Chi è di sinistra è più intelligente. L’ha detto lui, veramente. Alla radio. Provocazione, sì. Ma poi ha coinvolto dei ricercatori. Se potesse “sezionare” qualcosa come suo figlio con il ramarro, forse lo farebbe con un cervello conservatore.
«Volevo solo studiare la diversità di atteggiamento. Com’era possibile che ci fossero persone che non la pensavano come me? Avevano bisogno di un medico. Un po’ come in Tutti dicono I love you di Woody Allen, la famiglia di sinistra vive il dramma di un figlio che diventa repubblicano. Poi gli scoprono un tumore, che, una volta estirpato lo fa “guarire” e tornare a sinistra. Io più che sfottere volevo lanciare un dibattito equilibrato a partire da uno studio scientifico. Ero certo che al massimo i ricercatori avrebbero trovato nel conservatorismo una causa come la depressione. Se uno è più felice è più facile che sia di sinistra, mi dicevo. Comunque la mia tesi era che il conservatorismo è legato alla paura. Pronto a cambiare idea, mi trovo il report dei ricercatori che, studiando un campione di 100 studenti, scoprono che il 90 per cento di quelli di sinistra hanno un’area del cervello, la corteccia cingolata anteriore, più sviluppata. Questa parte è deputata all’ottimismo e alla capacità di rompere con la tradizione. Nei conservatori è più sviluppato il lobo destro dell’amigdala, che è connesso alla paura. È semplicistico, lo so. Ma avevo ragione, sono malati! Lo studio è stato bollato come superficiale e realizzato con lo scopo di darmi ragione, il che è vero. Era un gioco. Però una base c’è. Ma per i risultati ci vorranno 30 anni, perché bisogna capire se le persone col tempo cambiano idea».
Parentesi wildlife n°2. Matteo Firth, 8 anni, reclama il diritto alla sessione di tiro con l’arco, attività che non è di sinistra o di destra, ma palesemente di centro. Mi sa che l’ intervista sta per terminare, parliamo di cinema.
«È una storia intricata. Si parla di infiltrati, di servizi segreti e di amicizia. La Talpa, il film tratto dal romanzo di John Le Carré, esce a fine anno. Dentro c’è un po’ di attualità. Lo spionaggio non muore mai, lo si vede dalla cronaca. Non c’è la guerra fredda ma abbiamo Assange e Rupert Murdoch il cui scandalo ci fa capire i problemi di pluralismo nei mass media. Anche qui in Italia, naturalmente. E poi, sì, torno con Bridget Jones. Se vuole sapere se ci torno volentieri, le dico che non mi viene naturale, ma la mia opinione non conta, perché la saga vive di vita propria. Ho avuto la fortuna di poter sempre alternare leggerezza e impegno. Le trentenni di tutto il mondo si sono identificate con Bridget, il personaggio ha una funzione sociale, catartica.

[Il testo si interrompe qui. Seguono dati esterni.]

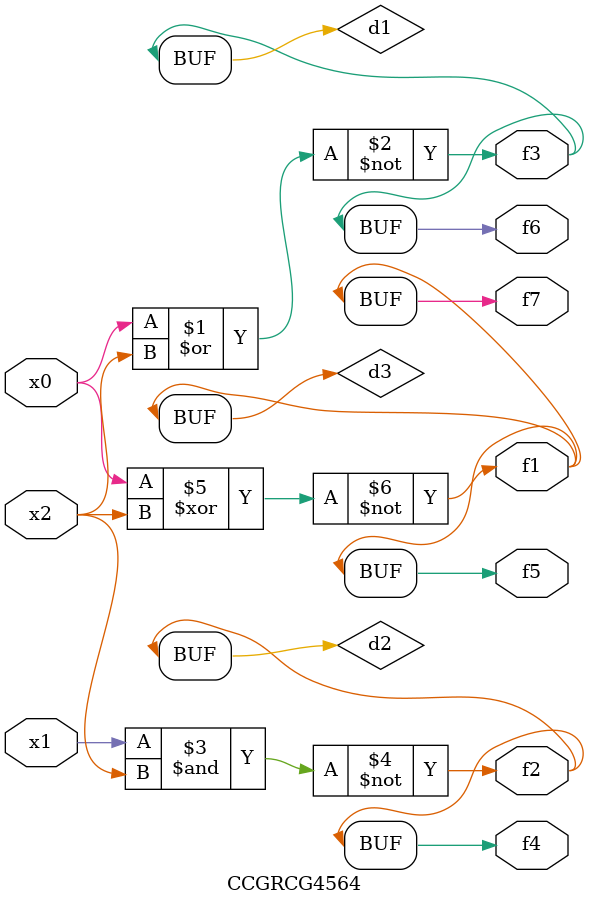
<source format=v>
module CCGRCG4564(
	input x0, x1, x2,
	output f1, f2, f3, f4, f5, f6, f7
);

	wire d1, d2, d3;

	nor (d1, x0, x2);
	nand (d2, x1, x2);
	xnor (d3, x0, x2);
	assign f1 = d3;
	assign f2 = d2;
	assign f3 = d1;
	assign f4 = d2;
	assign f5 = d3;
	assign f6 = d1;
	assign f7 = d3;
endmodule

</source>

Esorcizza problemi e inadeguatezze, dalla singletudine forzata all’ansia per l’orologio biologico. Dopo Il discorso del re ho cercato un po’ di leggerezza e l’ho trovata girando Gambit, con Cameron Diaz e la regia dei fratelli Coen. La leggerezza non c’entra con la sostanza, ci sono commedie molto sostanziose. Federico Fellini è il massimo esempio di quello che sto dicendo, Amarcord, uno dei più grandi film della storia, è una commedia. Ma ha il potere di scioccare. Talenti come Fellini sono irraggiungibili. Però in Italia ci sono bravi registi. Sì, sto parlando con qualcuno di loro per progetti interessanti. Ma nomi non ne faccio».
Ecco archi e frecce. Colin-Robin Hood è il mio maestro d’arco. Non scocco un dardo da quando ero uno scout che voleva far colpo sulla caposquadriglia dei Koala. Azzecco il bersaglio di paglia senza colpire forme di vita. «Bravo, non male, riproviamo?». Grazie, per oggi basta così.